Thambiayah credited management and staff at Renuka City for their dedication to optimize resources and run a lean operation and their commitment to service excellence for the results they have obtained.

The older Renuka Hotel adjacent to Renuka City funded the development of the second property of which it is the biggest shareholder with 62.22% of the owning company. Renuka City too, like its associates the now quoted Renuka Hotel and Cargo Boat Development, have done very well with its quoted share portfolio with dividend income and share trading profits substantially adding to profits from hotel operations.

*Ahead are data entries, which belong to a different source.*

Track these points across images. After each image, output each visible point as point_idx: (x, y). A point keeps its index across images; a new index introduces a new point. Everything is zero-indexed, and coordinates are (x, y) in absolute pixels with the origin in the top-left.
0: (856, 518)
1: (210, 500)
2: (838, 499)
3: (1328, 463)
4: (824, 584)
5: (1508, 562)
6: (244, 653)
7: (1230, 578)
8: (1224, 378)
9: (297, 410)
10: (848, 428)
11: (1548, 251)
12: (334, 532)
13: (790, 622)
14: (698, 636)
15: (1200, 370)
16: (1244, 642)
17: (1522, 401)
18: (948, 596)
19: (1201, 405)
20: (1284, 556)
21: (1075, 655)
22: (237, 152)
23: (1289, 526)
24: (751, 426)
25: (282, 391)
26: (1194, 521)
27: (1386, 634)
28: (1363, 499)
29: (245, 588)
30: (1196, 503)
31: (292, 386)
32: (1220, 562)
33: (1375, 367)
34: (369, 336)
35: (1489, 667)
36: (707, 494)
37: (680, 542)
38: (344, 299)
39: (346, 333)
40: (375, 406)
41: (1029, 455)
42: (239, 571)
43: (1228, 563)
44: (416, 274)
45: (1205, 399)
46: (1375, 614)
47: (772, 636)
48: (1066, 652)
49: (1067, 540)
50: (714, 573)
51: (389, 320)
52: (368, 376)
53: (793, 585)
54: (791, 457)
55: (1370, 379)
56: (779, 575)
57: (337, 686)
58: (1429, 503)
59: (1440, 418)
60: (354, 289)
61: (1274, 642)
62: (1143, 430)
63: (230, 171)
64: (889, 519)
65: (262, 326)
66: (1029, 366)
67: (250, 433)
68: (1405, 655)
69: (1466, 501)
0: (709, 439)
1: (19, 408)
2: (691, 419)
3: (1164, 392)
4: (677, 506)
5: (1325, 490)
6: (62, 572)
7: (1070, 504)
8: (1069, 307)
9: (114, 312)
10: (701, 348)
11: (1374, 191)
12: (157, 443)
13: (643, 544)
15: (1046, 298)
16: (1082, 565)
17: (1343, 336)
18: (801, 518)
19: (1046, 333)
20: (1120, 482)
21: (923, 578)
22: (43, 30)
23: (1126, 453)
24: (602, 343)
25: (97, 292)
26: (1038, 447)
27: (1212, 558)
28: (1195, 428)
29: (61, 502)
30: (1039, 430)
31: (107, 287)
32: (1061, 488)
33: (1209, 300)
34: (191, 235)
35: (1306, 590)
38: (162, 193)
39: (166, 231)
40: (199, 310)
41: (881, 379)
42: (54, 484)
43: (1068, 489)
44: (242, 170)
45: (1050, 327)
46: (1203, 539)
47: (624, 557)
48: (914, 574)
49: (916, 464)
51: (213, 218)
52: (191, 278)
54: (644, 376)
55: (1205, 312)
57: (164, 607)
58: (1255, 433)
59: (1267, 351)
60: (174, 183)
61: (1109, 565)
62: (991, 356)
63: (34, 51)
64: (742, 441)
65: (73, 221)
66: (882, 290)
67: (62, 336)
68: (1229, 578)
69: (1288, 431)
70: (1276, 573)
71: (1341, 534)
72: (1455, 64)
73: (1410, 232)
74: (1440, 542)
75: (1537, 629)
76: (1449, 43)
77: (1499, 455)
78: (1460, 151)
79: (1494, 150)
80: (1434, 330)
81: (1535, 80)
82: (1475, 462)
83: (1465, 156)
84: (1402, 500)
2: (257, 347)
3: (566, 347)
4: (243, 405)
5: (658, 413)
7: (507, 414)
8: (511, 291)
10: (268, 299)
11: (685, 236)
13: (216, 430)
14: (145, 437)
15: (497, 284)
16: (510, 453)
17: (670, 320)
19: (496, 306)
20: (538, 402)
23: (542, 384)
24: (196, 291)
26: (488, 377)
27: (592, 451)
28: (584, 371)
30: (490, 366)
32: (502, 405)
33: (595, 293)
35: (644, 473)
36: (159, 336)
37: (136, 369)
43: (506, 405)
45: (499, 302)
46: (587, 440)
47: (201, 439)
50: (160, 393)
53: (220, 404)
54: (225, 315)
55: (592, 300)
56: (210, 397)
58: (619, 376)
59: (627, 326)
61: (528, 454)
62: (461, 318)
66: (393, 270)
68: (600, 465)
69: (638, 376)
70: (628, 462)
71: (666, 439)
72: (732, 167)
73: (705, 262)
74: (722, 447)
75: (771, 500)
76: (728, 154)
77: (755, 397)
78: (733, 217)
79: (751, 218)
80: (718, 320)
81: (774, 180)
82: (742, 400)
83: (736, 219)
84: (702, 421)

Renuka City with a stated capital of Rs. 110 million has a general reserve of Rs. 3.4 billion, available for sale reserve of Rs. 618.9 million and retained earnings of Rs. 445.8 million in its books. Total assets ran at Rs. 4.67 billion and total liabilities at Rs. 84.58 million. The quoted share portfolio costing Rs. 868 million had a market value of Rs. 1.49 billion as at Mar. 31, 2018.

Renuka Hotels with 62.22% followed by Cargo Boat Development (6.51%), Associated Electrical Corporation (3.26%) and Crescent Launderers and Dry Cleaners (an associate with 2.63%) are the biggest shareholders.

The company’s share with net assets of Rs. 654.95, up from Rs. 616.11 the previous year, closed the year at Rs. 267.70, trading between a high Rs. 356 and a low of Rs. 267.60 against a trading range of Rs. 374 to Rs. 270 closing at Rs. 294.50 the previous year. A dividend of Rs. 6 per share, the same as the previous year, has been declared.

The directors of the company are Messrs. RB Thambiayah (executive chairman), Ms. NA Thambiayah (executive deputy chairman) Ms. SR Thambiayah, (Jt. MD), Mrs. MA Jayawardena (executive director), Ms. AL Thambiayah (executive Jt. MD) RS Tissanayagam (independent non-executive director), CS Wijeyeratne (independent non-executive director), Ms. NR Thambiayah (non-executive director) and Mrs. HMNS Gunawardana (independent non-executive director).